David Cameron has repeatedly - and I mean repeatedly - argued that Labour and the SNP are mutually interchangeable; that they favour broadly the same economic approach (a flawed one, according to the PM); and that they would form a pact in the Commons, by dint of enforced arithmetic.

Why make this point so frequently? I discern a dual purpose. In Scotland, the calculation is that folk of a Unionist inclination - whether Tories or not - will respond to the Tories' claim that such a deal would advance the prospect of a second independence referendum. And will vote accordingly.

South of the Border, the calculation is that the good and sensible people of England - or, more precisely, those of a Tory leaning - may be exercised by the prospect that Alex Salmond (and they always cite Mr Salmond, deliberately, as the bogey-man) will have influence over the governance of the UK.

Image source, PA
Image caption,

The Tory leaders were in Glasgow together during the third week of the election campaign

It is, therefore, entirely a negative campaigning tactic. But then who said politics was purely about the positive?

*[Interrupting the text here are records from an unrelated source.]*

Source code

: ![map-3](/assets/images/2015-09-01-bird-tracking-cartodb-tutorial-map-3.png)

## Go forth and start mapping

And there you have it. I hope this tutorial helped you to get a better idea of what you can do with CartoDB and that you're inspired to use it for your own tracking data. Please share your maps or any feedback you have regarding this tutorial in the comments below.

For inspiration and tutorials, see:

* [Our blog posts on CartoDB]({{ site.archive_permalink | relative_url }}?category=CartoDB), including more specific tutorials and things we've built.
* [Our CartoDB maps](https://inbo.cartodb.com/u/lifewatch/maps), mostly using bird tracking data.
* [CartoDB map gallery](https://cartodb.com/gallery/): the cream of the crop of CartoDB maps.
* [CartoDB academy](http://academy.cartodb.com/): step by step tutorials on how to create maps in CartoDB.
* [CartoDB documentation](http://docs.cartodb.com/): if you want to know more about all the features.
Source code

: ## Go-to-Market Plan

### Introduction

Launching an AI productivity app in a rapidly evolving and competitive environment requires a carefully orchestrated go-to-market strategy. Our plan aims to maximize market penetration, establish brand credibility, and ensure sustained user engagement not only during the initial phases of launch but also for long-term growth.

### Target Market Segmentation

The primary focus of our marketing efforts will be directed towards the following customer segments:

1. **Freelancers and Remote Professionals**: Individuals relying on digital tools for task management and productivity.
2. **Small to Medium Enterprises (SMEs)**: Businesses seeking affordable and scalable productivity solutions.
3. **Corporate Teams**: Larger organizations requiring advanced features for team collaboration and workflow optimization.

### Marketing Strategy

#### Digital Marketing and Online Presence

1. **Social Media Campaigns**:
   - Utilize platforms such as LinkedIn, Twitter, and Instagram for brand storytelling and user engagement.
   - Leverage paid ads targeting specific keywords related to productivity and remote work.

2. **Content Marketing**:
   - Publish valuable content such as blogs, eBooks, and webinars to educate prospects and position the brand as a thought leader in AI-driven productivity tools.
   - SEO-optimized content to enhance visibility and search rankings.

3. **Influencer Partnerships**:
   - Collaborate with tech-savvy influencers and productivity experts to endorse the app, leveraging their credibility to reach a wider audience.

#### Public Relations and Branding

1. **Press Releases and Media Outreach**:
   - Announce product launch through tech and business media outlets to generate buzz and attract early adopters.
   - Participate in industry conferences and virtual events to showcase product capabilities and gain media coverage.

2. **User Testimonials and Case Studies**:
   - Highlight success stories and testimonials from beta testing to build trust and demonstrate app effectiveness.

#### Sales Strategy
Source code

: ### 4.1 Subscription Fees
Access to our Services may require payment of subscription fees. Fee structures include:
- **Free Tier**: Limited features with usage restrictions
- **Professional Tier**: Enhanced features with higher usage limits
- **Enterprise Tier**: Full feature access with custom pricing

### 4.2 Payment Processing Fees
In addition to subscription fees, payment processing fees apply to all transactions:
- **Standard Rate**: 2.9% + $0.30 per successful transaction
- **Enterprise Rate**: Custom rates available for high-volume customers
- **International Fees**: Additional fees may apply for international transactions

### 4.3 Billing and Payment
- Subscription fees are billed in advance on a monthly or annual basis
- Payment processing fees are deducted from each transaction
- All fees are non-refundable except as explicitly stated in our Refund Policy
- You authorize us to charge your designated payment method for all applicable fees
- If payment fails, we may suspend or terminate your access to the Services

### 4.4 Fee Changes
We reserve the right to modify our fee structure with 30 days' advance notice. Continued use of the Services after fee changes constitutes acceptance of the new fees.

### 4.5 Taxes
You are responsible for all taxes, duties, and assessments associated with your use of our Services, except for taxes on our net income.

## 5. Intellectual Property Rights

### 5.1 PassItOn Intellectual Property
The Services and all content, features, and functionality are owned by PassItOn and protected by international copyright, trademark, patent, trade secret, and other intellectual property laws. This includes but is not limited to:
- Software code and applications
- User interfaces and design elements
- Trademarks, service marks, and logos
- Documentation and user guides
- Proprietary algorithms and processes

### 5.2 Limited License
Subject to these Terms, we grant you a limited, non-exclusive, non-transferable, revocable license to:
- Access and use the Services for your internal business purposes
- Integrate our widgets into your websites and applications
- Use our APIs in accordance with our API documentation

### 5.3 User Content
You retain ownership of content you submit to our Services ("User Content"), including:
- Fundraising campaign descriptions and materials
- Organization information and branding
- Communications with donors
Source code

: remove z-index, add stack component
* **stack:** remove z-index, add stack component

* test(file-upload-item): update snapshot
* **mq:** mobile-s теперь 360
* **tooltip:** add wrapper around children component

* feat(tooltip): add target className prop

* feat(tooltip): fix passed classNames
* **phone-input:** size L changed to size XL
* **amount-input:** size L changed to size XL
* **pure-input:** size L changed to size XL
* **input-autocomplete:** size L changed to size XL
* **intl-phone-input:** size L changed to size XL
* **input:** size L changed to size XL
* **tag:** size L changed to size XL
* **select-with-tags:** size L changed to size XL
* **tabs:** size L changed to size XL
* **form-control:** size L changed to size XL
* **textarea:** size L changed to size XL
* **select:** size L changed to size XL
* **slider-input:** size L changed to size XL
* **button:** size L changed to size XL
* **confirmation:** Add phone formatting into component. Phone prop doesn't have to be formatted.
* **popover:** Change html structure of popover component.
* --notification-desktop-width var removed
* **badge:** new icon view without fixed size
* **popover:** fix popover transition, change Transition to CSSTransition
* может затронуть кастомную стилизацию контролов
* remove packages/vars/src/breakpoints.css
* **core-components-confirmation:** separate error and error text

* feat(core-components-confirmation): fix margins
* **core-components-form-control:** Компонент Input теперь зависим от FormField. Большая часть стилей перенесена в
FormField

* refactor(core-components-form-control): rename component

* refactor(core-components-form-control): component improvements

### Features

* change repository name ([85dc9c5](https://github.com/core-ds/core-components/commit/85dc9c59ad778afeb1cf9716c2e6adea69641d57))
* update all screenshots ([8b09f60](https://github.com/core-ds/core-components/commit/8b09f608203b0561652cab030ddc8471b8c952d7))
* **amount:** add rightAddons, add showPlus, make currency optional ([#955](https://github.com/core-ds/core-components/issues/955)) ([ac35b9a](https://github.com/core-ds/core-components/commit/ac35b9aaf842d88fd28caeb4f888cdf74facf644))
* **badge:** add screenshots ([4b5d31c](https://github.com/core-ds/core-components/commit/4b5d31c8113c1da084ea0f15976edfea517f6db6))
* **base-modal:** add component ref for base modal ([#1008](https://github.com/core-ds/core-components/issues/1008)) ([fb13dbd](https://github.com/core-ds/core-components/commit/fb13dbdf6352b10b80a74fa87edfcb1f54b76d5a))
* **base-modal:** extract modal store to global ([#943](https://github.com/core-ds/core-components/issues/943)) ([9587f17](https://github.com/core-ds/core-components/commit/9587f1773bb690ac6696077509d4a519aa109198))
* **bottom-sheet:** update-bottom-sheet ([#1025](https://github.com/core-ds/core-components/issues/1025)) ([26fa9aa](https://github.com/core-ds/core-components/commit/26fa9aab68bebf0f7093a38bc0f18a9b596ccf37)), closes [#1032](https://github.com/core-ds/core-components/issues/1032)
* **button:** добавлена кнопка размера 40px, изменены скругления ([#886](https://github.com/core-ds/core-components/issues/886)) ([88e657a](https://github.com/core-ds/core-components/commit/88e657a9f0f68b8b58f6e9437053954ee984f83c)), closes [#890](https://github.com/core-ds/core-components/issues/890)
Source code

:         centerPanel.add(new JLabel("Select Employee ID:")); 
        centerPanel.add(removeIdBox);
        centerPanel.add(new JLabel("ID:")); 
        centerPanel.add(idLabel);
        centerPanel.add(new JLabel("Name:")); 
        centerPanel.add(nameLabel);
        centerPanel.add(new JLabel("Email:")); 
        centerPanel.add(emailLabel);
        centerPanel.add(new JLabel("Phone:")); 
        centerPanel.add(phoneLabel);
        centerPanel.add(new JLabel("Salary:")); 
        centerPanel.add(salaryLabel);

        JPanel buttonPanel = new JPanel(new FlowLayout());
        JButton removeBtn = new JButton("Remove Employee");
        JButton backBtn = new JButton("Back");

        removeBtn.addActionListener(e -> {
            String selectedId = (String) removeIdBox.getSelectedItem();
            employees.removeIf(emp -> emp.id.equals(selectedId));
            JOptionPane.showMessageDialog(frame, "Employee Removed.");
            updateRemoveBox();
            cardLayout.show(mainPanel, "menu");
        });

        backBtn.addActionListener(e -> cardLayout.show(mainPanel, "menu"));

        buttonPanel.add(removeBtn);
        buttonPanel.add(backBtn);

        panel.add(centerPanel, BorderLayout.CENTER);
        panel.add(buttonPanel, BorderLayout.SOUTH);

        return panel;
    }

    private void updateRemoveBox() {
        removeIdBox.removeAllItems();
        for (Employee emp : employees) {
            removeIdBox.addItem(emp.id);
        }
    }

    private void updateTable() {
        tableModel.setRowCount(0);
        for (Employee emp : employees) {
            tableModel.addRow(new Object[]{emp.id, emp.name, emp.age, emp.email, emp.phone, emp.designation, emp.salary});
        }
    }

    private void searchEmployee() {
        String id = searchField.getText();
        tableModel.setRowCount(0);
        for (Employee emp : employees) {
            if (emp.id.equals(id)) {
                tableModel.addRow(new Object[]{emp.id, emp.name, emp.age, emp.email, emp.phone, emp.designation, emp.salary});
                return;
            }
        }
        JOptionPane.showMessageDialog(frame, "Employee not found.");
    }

Mr Cameron said that his party would act swiftly to implement the Smith Agreement on more powers for Holyrood. But they would also act on English Votes on English Laws by, as previously rehearsed here, creating an England-only scrutiny stage for measures at Westminster, including income tax, which affect England only.

Labour say this breaches the Smith Agreement - that all MPs would vote on all tax matters. Not so, say the Tories, there would be a Third Reading vote involving all MPs. It would be, says the Tory manifesto, an "enduring settlement" for the UK.

Pooling resources

But would it endure? I put it to the Prime Minister that there might be continuing pressure for full fiscal autonomy to be applied to Scotland and, thus, England. My question concluded: "Go on, Prime Minister, you know you want to."

Apparently, he doesn't. Some Tories might see the fiscal and electoral appeal of autonomy. But, I was told, not David Cameron. The UK, he argued, was much more than a random assembly of nations. It was about solidarity, about pooling financial resources for common social justice.

Today's manifesto, of course, contains much that has already featured in the UK version. Also, many of the Scottish pledges would fall to be implemented at Holyrood, not Westminster. If at all. Welcome to devolution.

Still, we were given a preview of the Tory approach - particularly if and when new tax powers are devolved.

Ruth Davidson promised.....

  • flexible child care

  • schools potentially free of council control

  • the reinstatement of the right to buy council and social housing

  • and 10,000 more apprentices.

But, she argued, with new tax power would come new political pressure. MSPs would have to be fiscally responsible. So she argued for prescription charges for those who can afford them, funding nurse recruitment - and a graduate levy, funding bursaries.

More generally, she said the Tories would always argue for low taxation - including within the new tax regime at Holyrood. But then that is a story for another day.